:: YOUR OBJECTIVE ::
Would you output the entries below only from the line containing "Reject unrelated options." through the line containing "CUET (PG) - 2025", exactly as they stand and with both ends included?

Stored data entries

---

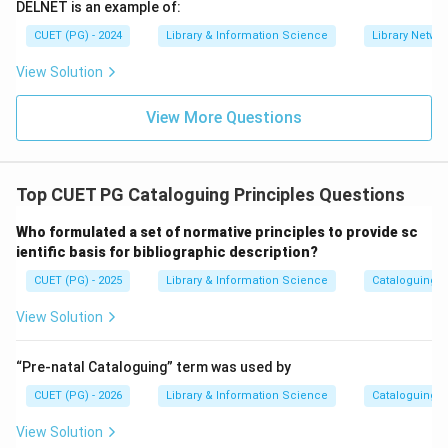
DELNET is an example of:
CUET (PG) - 2024
Library & Information Science
Library Netwo
Step 4:
Reject unrelated options.
View Solution
Reading awareness and unique user ID are not standard
View More Questions
areas of cooperative cataloguing. Therefore, the
correct answer is:
,
A,\ C,\ E
,
A
C
E
Top CUET PG Cataloguing Principles Questions
Who formulated a set of normative principles to provide sc
Download Solution in PDF
ientific basis for bibliographic description?
CUET (PG) - 2025
Library & Information Science
Cataloguing P
View Solution
“Pre-natal Cataloguing” term was used by
CUET (PG) - 2026
Library & Information Science
Cataloguing P
View Solution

---

:: RESULT OF THIS TASK ::
Reject unrelated options.
View Solution
Reading awareness and unique user ID are not standard
View More Questions
areas of cooperative cataloguing. Therefore, the
correct answer is:
,
A,\ C,\ E
,
A
C
E
Top CUET PG Cataloguing Principles Questions
Who formulated a set of normative principles to provide sc
Download Solution in PDF
ientific basis for bibliographic description?
CUET (PG) - 2025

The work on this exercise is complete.